The more ceremonial marking of the ‘Rede Lecture’ 50th birthday takes place (2 days early) on Tuesday 5th May at the Royal Society for the Arts ( why London?)with Melvyn Bragg officiating. We wish them well and hope that, with all its faults, the real significance of Snow’s message is recognised – which requires more than a cursory re-reading of the ‘lecture’ itself; it makes its real points only in the fuller context of the six/seven years of gestation of his theme between ‘Two Cultures’ (New Statesman October 1956), and ‘A Second Look’ (1963).
Which is why, as a number of you have suggested, I am also posting some of my more detailed notes on the events and ideas which seem to have contributed to the gestation of Snow’s concerns; and which place the ‘Two Cultures’ firmly within the ‘Darwin Legacy’.
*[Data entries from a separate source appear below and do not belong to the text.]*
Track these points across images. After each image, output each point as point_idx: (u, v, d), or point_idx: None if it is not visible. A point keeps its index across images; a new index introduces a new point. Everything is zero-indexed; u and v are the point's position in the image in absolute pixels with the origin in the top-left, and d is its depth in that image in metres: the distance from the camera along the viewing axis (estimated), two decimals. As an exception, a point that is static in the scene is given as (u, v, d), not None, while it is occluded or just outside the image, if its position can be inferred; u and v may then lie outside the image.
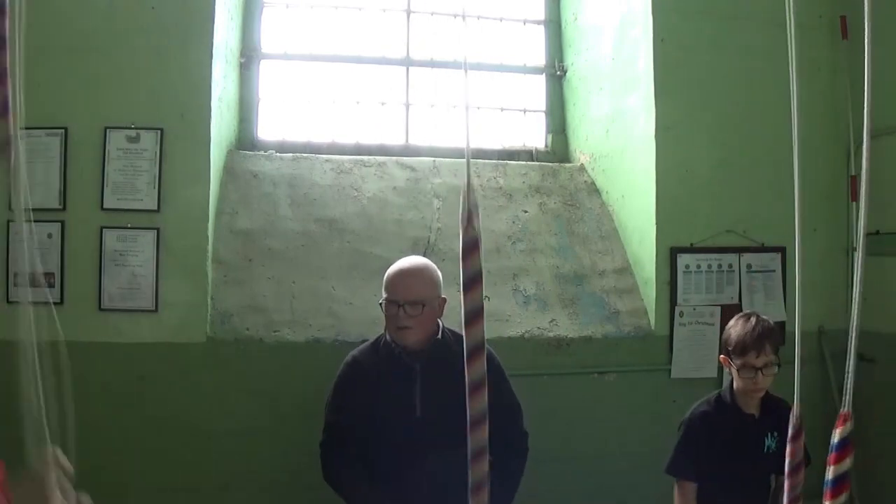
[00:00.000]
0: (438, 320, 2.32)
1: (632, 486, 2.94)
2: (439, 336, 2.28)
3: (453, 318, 2.83)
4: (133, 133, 2.71)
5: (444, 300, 2.31)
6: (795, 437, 1.07)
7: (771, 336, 2.16)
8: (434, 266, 2.34)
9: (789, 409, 2.33)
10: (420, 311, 2.19)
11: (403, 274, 2.25)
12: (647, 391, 3.05)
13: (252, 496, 2.74)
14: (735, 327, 2.20)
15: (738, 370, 2.16)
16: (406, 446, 2.15)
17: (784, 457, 2.24)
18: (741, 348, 2.14)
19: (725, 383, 2.41)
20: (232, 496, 2.72)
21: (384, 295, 2.25)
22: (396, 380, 2.22)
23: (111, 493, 2.62)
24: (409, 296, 2.19)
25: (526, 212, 3.33)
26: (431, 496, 2.12)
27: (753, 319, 2.19)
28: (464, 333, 0.89)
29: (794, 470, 1.26)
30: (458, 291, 0.92)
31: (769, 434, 2.20)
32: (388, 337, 2.29)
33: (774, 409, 2.22)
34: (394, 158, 3.37)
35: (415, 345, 2.22)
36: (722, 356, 2.26)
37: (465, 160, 0.89)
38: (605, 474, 2.98)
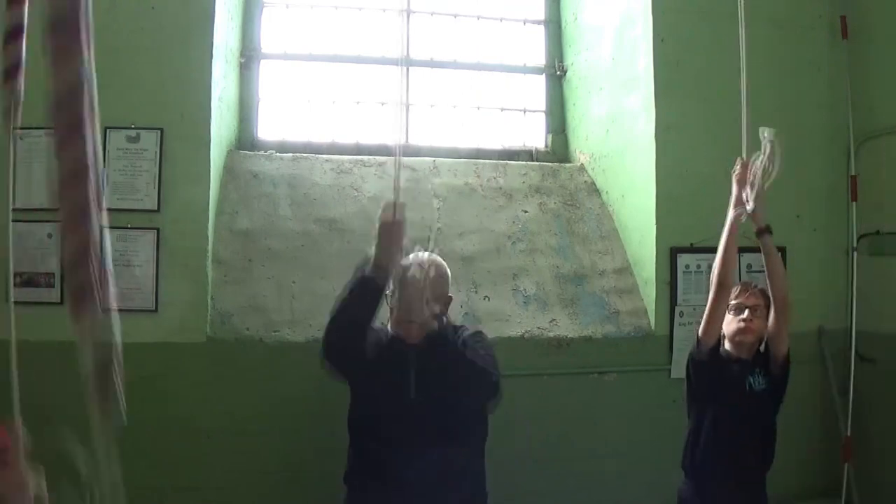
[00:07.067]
0: (443, 317, 2.30)
1: (632, 486, 2.94)
2: (437, 327, 2.26)
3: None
4: (133, 133, 2.71)
5: (450, 298, 2.32)
6: None
7: (761, 289, 2.40)
8: (445, 265, 2.33)
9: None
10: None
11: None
12: (647, 391, 3.05)
13: (252, 496, 2.74)
14: None
15: (731, 313, 2.35)
16: (397, 432, 2.16)
17: (774, 395, 2.31)
18: (734, 294, 2.36)
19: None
20: (231, 496, 2.71)
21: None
22: (392, 365, 2.22)
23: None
24: None
25: (526, 212, 3.33)
26: (424, 485, 2.12)
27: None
28: None
29: None
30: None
31: (753, 372, 2.32)
32: (388, 328, 2.30)
33: (764, 355, 2.38)
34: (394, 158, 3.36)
35: (414, 337, 2.23)
36: None
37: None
38: (605, 474, 2.98)
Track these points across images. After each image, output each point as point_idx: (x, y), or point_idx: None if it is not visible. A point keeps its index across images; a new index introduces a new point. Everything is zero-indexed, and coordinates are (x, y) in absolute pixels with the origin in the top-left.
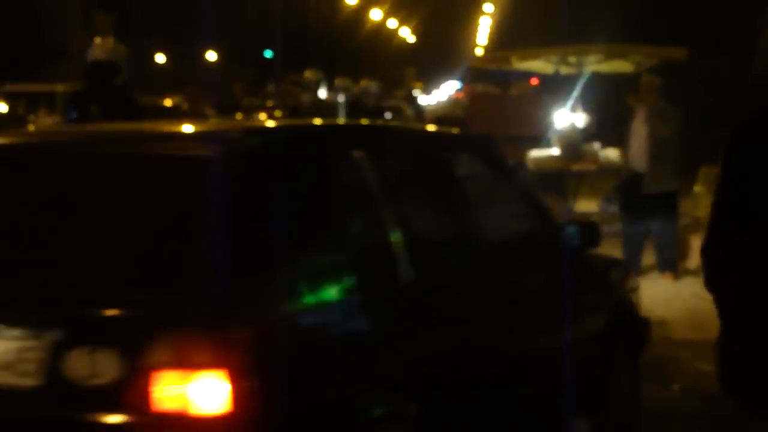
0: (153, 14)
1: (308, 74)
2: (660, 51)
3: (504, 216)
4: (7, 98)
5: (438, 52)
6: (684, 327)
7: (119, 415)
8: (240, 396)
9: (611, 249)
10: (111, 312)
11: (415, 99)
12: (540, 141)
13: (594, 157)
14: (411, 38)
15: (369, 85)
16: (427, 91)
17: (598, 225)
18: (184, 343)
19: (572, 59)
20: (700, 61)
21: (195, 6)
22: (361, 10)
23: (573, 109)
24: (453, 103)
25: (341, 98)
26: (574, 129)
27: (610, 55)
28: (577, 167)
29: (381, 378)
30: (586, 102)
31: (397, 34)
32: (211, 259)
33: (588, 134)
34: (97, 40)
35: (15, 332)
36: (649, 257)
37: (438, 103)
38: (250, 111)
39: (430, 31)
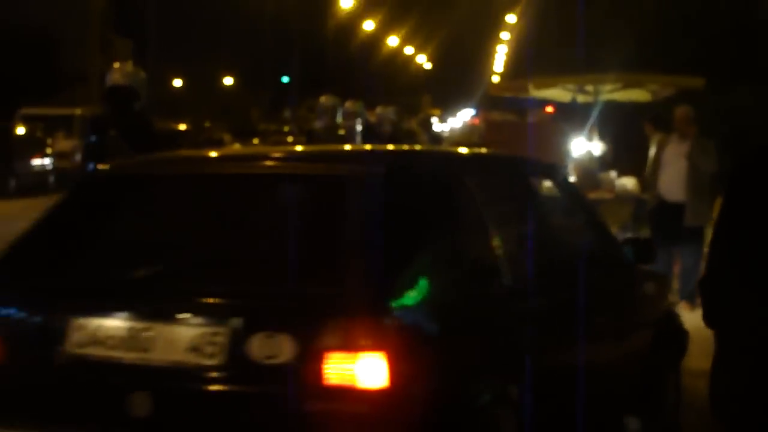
0: (171, 39)
1: (323, 100)
2: (677, 80)
3: (575, 232)
4: (25, 121)
5: (454, 80)
6: (698, 357)
7: (294, 388)
8: (395, 373)
9: None
10: (287, 303)
11: (430, 125)
12: None
13: (610, 186)
14: (427, 65)
15: (386, 112)
16: (442, 118)
17: (653, 242)
18: (349, 329)
19: (589, 87)
20: (717, 90)
21: (212, 31)
22: (378, 36)
23: (589, 138)
24: (469, 129)
25: (358, 125)
26: (590, 157)
27: (627, 84)
28: (593, 195)
29: (492, 364)
30: (603, 130)
31: (414, 61)
32: (368, 261)
33: (604, 163)
34: (116, 65)
35: (202, 320)
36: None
37: (453, 129)
38: (266, 136)
39: (446, 58)
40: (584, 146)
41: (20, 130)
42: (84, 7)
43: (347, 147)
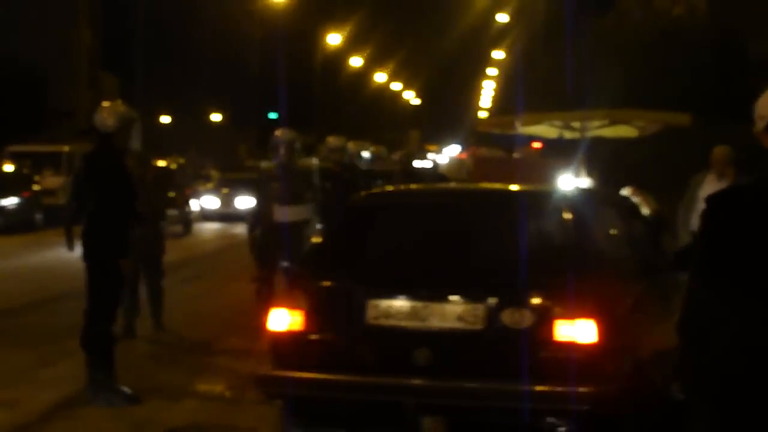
0: (158, 75)
1: (279, 133)
2: (663, 116)
3: (645, 245)
4: (13, 158)
5: (441, 115)
6: None
7: (532, 343)
8: (601, 333)
9: None
10: (526, 287)
11: (410, 163)
12: None
13: None
14: (415, 101)
15: (359, 150)
16: (422, 155)
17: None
18: (569, 304)
19: (575, 124)
20: (704, 127)
21: (200, 67)
22: (366, 72)
23: (577, 173)
24: (457, 164)
25: (315, 161)
26: None
27: (614, 121)
28: None
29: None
30: (591, 166)
31: (401, 97)
32: (575, 258)
33: None
34: (105, 104)
35: (466, 300)
36: None
37: (440, 165)
38: (253, 172)
39: (433, 93)
40: (571, 182)
41: (8, 167)
42: (72, 43)
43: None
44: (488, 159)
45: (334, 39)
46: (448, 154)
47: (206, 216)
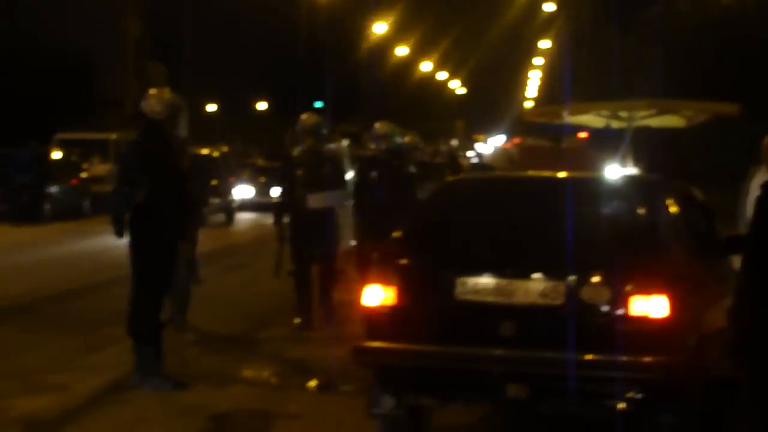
0: (205, 64)
1: (304, 118)
2: (711, 106)
3: (703, 230)
4: (61, 146)
5: (487, 105)
6: None
7: (610, 317)
8: (672, 307)
9: None
10: (604, 266)
11: (455, 154)
12: None
13: None
14: (461, 90)
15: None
16: (468, 145)
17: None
18: (644, 281)
19: (623, 114)
20: (753, 117)
21: (246, 56)
22: (412, 61)
23: (623, 163)
24: (502, 153)
25: (344, 145)
26: None
27: (661, 110)
28: None
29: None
30: (637, 156)
31: (447, 86)
32: (647, 240)
33: None
34: (152, 91)
35: (549, 277)
36: None
37: (485, 155)
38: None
39: (479, 83)
40: (618, 172)
41: (56, 155)
42: (119, 33)
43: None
44: (534, 148)
45: (379, 28)
46: (493, 144)
47: (242, 206)
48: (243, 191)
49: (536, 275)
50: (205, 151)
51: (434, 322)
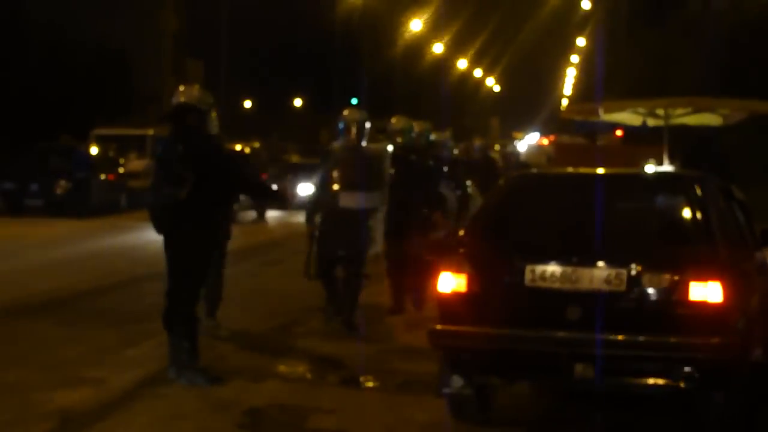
0: (242, 61)
1: (346, 114)
2: (749, 104)
3: (744, 223)
4: (99, 141)
5: (522, 102)
6: None
7: (669, 301)
8: (725, 293)
9: None
10: (664, 256)
11: (488, 154)
12: None
13: None
14: (496, 87)
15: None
16: (506, 142)
17: None
18: (701, 270)
19: (660, 111)
20: None
21: (283, 53)
22: (447, 58)
23: (659, 161)
24: (537, 150)
25: (389, 144)
26: None
27: (698, 108)
28: None
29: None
30: (673, 153)
31: (483, 83)
32: (702, 231)
33: None
34: (182, 88)
35: (612, 265)
36: None
37: (520, 153)
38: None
39: (515, 81)
40: (653, 169)
41: (93, 150)
42: (158, 29)
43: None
44: (569, 146)
45: (415, 25)
46: (527, 141)
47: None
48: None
49: (600, 263)
50: (237, 147)
51: (504, 307)
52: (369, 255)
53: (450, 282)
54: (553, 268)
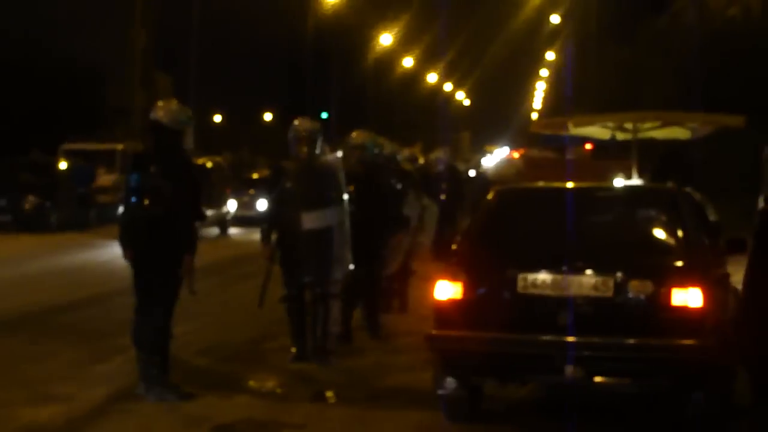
0: (211, 75)
1: (297, 123)
2: (717, 118)
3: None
4: (68, 156)
5: (492, 116)
6: None
7: (653, 306)
8: (705, 298)
9: None
10: (647, 264)
11: (453, 167)
12: None
13: None
14: (466, 101)
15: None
16: (480, 154)
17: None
18: (682, 277)
19: (628, 125)
20: (757, 128)
21: (253, 67)
22: (417, 73)
23: (628, 175)
24: (507, 164)
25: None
26: None
27: (666, 122)
28: None
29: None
30: (642, 167)
31: (453, 98)
32: (684, 243)
33: None
34: (160, 103)
35: (599, 273)
36: None
37: (495, 165)
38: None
39: (484, 95)
40: (623, 183)
41: (62, 165)
42: (126, 43)
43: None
44: (538, 159)
45: (385, 39)
46: (494, 156)
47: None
48: (229, 204)
49: (588, 271)
50: (209, 164)
51: (498, 313)
52: (337, 275)
53: (446, 290)
54: (543, 276)
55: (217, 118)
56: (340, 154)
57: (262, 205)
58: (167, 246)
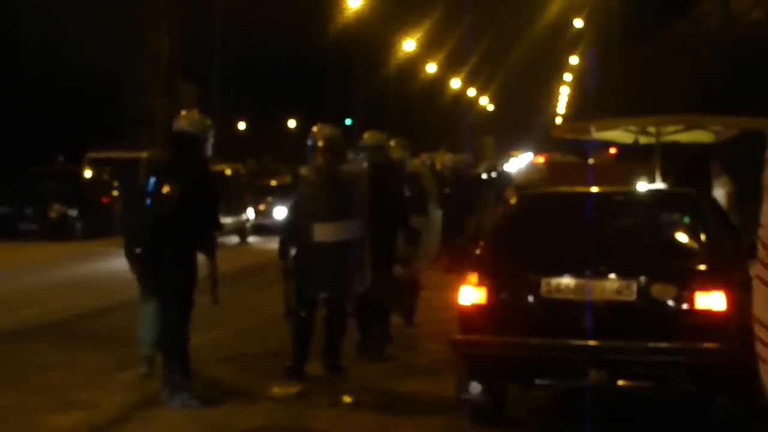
0: (235, 83)
1: (316, 129)
2: (741, 121)
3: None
4: (92, 164)
5: (515, 121)
6: None
7: (676, 310)
8: (729, 302)
9: None
10: (671, 268)
11: (433, 166)
12: None
13: None
14: (490, 107)
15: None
16: (504, 159)
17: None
18: (706, 281)
19: (651, 129)
20: None
21: (276, 75)
22: (440, 78)
23: (652, 179)
24: (531, 168)
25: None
26: None
27: (690, 126)
28: None
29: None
30: (666, 171)
31: (477, 103)
32: (705, 245)
33: None
34: (183, 113)
35: (622, 277)
36: None
37: (519, 169)
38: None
39: (508, 100)
40: (647, 187)
41: (87, 173)
42: (150, 51)
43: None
44: (561, 164)
45: (408, 45)
46: (519, 161)
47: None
48: (248, 212)
49: (611, 276)
50: (228, 171)
51: (522, 317)
52: (355, 293)
53: (470, 295)
54: (567, 281)
55: (241, 125)
56: (364, 164)
57: (279, 213)
58: (172, 247)
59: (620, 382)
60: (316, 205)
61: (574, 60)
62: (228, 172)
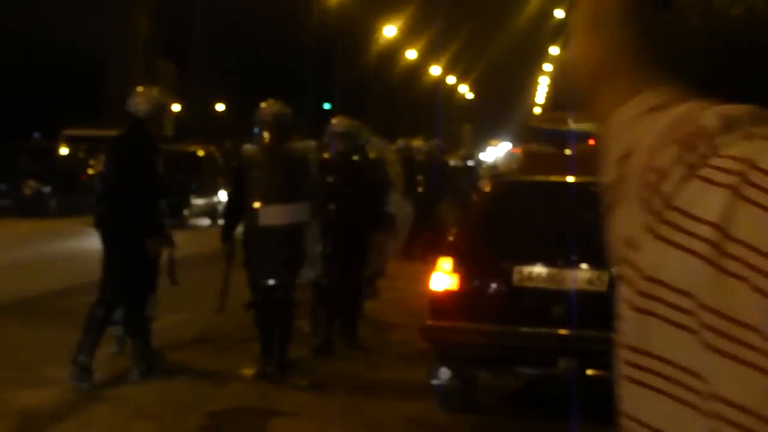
0: (214, 64)
1: (264, 106)
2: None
3: None
4: (68, 142)
5: (495, 110)
6: None
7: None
8: None
9: None
10: None
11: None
12: None
13: None
14: (469, 95)
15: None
16: (482, 147)
17: None
18: None
19: None
20: None
21: (256, 57)
22: (420, 65)
23: None
24: (510, 158)
25: (312, 144)
26: None
27: None
28: None
29: None
30: None
31: (456, 91)
32: None
33: None
34: (139, 89)
35: (594, 267)
36: None
37: (496, 158)
38: None
39: (488, 88)
40: None
41: (63, 151)
42: (130, 30)
43: None
44: (537, 154)
45: (389, 31)
46: (497, 150)
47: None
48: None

On the day of the London ‘Rede’ retrospective I will be in Sheffield to hear Ruth Padel read from her ‘Darwin: A Life in Poems’ as part of the university’s ‘Arts/Science Encounters’. As my ‘post’ (‘CP Snow: Only Connect’) suggests, there are some special reasons why Snow might have preferred to be in Sheffield , rather than London, too!